Index.Html is one of several options in the Legal Billing Software category on TechVendorIndex. The right way to evaluate it is in the context of your specific buyer profile rather than in isolation: who in your organisation will use it day-to-day, what scale of deployment you need, what existing systems it has to integrate with, and which capabilities are non-negotiable for your use case. Index.Html's strengths land best for buyers who match a particular profile; the related pages and comparisons surface the trade-offs against the most common alternatives so a buyer can decide quickly whether to keep it on the shortlist or rule it out.

What to evaluate during a proof-of-concept

Buyers who shortlist Index.Html typically focus their proof-of-concept on three things: depth of functionality in the specific use case that triggered the project, real-world performance and stability under representative load, and the practical experience of integrating with the rest of the existing stack.

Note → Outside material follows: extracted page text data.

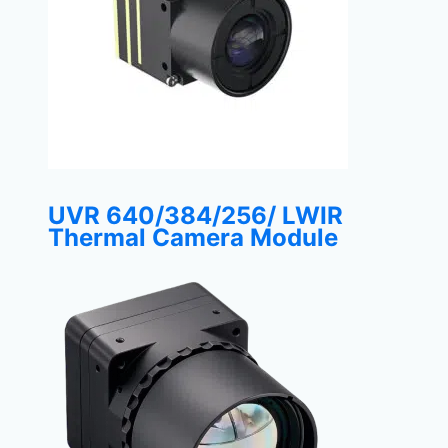
UVR 640/384/256/ LWIR
Thermal Camera Module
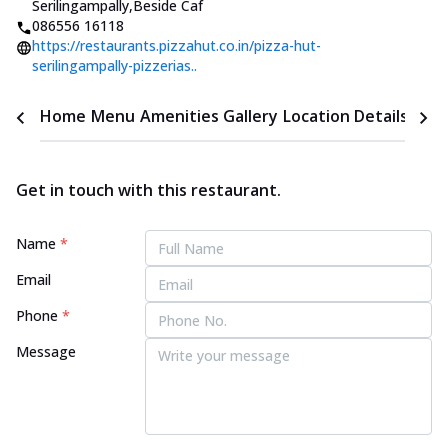
Serilingampally
,
Beside Caf
086556 16118
https://restaurants.pizzahut.co.in/pizza-hut-
serilingampally-pizzerias..
Home
Menu
Amenities
Gallery
Location Details
Time
Get in touch with this restaurant.
Name
*
Email
Phone
*
Message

Vendor-provided demonstration environments rarely surface integration friction, identity-management edge cases, or data-volume scaling limits. A structured pilot against a representative slice of your own data is the single highest-leverage step in the evaluation.

Total cost considerations

The list price for Index.Html is only one element of the three-year total cost of ownership. Buyers also need to estimate implementation services, internal team time, integration platform fees, training and change-management costs, and any adjacent tooling required to make the product useful in the buyer's specific environment. Vendors often offer attractive year-one pricing that does not reflect the true ongoing cost; ask explicitly for a three-year quote with assumptions documented before signing.

When to revisit this decision

Each profile on TechVendorIndex is reviewed at the same cadence as the parent category. Index.Html's position in the Legal Billing Software category may shift as competing products release new capabilities, as Index.Html itself releases new versions, or as pricing models change. Buyers who selected Index.Html more than two years ago may want to re-evaluate even if the product is meeting needs today.